Il limite principale alla sua occasione di ribalta era infatti il dialetto alessandrino: seppur egli lo capisse a meraviglia non aveva, a suo dire, lo slancio di parlarlo fluentemente così come lo richiedono i ruoli dei pastori. Ciò che rimase per una serie di infausti eventi era il ruolo della Madonna: al tempo, esso non era spazio di giovani donne e non aveva battute, ella si mostrava solo di profilo coperta da un azzurro velo, tanto che se ne poteva intravedere al massimo la punta del naso. Come egli stesso sottolineò “fare la Madonna era uno strazio, nessuno la voleva fare poiché era ruolo filodrammaticamente nullo e se lo andavi a raccontare in giro poi ti ridevano dietro”

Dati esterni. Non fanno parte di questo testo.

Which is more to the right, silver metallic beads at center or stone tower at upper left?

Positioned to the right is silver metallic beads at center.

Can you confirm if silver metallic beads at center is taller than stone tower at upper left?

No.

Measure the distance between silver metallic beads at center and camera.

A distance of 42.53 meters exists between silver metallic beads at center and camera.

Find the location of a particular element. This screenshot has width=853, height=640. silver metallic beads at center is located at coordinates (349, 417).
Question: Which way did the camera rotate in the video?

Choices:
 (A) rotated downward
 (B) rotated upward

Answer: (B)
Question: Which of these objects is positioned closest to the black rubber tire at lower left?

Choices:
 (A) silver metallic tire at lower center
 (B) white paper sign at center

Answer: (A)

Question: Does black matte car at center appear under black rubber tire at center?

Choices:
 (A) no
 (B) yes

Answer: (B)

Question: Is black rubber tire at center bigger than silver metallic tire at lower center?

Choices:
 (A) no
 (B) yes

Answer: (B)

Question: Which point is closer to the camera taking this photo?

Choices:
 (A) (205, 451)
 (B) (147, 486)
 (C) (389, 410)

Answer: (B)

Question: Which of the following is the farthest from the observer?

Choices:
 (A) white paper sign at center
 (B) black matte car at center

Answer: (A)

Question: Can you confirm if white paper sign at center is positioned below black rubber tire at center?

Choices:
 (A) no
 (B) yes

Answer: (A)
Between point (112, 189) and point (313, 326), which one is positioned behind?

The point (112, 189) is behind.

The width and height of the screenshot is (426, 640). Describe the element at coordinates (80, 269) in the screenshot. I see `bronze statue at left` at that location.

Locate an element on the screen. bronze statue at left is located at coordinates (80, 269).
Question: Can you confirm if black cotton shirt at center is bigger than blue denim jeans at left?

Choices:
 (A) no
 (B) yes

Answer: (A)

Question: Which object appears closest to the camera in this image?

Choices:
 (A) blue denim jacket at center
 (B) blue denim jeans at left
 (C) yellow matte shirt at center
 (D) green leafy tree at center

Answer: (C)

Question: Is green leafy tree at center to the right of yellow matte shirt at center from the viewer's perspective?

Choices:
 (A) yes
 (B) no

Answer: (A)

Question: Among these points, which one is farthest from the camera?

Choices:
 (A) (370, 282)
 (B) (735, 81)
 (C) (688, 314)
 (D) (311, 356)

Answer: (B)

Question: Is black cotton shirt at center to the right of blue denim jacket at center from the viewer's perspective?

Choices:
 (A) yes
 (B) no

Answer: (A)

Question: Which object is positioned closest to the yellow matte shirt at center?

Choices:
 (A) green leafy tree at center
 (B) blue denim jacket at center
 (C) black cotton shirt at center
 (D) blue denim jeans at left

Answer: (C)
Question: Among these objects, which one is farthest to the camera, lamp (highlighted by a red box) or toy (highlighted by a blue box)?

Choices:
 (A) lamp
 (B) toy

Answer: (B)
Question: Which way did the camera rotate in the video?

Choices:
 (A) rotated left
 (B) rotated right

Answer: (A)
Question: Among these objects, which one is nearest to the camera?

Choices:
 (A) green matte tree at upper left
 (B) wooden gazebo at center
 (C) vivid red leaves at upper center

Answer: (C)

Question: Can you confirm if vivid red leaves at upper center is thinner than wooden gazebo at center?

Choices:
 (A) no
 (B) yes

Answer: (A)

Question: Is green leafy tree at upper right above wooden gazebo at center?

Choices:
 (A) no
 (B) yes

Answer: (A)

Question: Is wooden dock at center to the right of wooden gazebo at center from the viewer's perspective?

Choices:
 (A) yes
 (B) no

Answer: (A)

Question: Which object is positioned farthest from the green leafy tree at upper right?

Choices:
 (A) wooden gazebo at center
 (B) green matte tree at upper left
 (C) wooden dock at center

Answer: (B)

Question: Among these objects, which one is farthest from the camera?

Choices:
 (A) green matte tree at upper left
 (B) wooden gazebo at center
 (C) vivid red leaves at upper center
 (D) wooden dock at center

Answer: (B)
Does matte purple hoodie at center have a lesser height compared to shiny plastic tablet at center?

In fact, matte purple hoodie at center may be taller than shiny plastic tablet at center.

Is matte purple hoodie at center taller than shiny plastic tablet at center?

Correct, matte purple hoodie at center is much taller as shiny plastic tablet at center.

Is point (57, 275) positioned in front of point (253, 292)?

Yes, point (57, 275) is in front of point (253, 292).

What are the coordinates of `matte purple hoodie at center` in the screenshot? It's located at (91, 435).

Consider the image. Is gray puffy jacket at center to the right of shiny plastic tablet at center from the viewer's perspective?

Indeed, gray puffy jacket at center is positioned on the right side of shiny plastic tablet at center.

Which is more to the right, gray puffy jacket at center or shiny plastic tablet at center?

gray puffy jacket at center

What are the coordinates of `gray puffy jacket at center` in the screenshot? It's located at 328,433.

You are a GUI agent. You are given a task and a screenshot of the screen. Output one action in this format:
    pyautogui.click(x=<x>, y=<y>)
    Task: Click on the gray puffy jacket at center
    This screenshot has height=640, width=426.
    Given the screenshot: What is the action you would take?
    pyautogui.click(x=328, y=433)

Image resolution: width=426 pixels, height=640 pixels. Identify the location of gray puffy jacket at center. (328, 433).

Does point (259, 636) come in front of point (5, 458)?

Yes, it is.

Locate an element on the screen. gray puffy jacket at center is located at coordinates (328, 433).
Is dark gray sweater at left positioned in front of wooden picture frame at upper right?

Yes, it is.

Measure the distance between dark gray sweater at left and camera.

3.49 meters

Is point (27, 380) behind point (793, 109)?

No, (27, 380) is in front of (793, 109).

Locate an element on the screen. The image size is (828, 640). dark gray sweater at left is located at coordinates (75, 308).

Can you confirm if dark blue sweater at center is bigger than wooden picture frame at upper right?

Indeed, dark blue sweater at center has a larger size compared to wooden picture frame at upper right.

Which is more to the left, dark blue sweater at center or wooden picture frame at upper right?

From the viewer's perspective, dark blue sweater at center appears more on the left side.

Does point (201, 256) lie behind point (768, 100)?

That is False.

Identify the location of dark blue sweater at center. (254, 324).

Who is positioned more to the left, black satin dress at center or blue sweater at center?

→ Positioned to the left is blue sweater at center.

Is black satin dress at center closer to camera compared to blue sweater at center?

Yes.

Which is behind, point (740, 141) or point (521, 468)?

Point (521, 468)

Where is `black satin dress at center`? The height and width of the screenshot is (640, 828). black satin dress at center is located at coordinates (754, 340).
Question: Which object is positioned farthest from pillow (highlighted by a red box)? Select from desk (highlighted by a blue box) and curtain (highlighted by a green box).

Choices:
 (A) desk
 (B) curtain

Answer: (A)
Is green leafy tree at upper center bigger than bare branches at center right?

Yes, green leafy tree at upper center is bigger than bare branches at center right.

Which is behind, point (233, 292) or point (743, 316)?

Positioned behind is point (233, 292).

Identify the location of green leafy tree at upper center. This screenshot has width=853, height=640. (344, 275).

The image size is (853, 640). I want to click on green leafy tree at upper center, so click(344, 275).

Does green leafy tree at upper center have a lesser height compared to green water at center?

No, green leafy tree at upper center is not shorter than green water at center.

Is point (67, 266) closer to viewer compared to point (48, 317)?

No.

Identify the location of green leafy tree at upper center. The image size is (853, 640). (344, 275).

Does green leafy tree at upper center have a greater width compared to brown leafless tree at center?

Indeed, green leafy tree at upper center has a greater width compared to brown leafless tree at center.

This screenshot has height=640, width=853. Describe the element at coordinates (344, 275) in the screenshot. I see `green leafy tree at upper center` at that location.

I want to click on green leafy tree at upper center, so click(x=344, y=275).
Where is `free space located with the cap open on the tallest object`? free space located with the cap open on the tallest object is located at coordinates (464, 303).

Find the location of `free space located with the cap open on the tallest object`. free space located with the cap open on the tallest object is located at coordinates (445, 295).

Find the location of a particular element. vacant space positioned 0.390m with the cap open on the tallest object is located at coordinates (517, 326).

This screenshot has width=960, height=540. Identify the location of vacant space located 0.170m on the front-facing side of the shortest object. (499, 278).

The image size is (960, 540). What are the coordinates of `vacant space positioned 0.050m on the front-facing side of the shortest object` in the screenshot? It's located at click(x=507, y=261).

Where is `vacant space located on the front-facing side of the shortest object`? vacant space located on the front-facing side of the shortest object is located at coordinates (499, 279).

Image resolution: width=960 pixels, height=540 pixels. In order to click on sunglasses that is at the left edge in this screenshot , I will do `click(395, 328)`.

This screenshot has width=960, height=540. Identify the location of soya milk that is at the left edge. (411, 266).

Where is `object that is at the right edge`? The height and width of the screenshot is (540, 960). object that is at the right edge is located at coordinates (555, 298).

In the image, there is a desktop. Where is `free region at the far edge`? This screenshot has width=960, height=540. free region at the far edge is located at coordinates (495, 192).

Ci racconta infatti che non esisteva un vero e proprio criterio per scegliere chi avrebbe ricoperto quel ruolo: tutto accadeva pochi minuti prima di salire sul palco, con una sorta di “caccia all’attore”; qualche malcapitato per amor di Dio, o forse mosso da uno straziante spirito di sacrificio, veniva lanciato ad avventurarsi in quei candidi panni. In un’intervista per La Stampa nel 2001, Eco confessa che però la sua accettazione del ruolo di Maria era per spirito di collaborazione e soprattutto per stare lungo tutta la durata della commedia dietro alla quinte di scena, “cosa che perfino a Broadway era concessa solo al finanziatore e amante della soubrette. 

Per la vanità di stare sulla plancia di comando, e dunque dalla parte del Potere Manipolatore, dunque io facevo la Madonna – segno che quel sacrificio non mi candidava al Paradiso bensì all’Inferno. Forse per questo sono diventato poi professore, giornalista, scrittore: per stare dalla parte di chi il messaggio lo produceva”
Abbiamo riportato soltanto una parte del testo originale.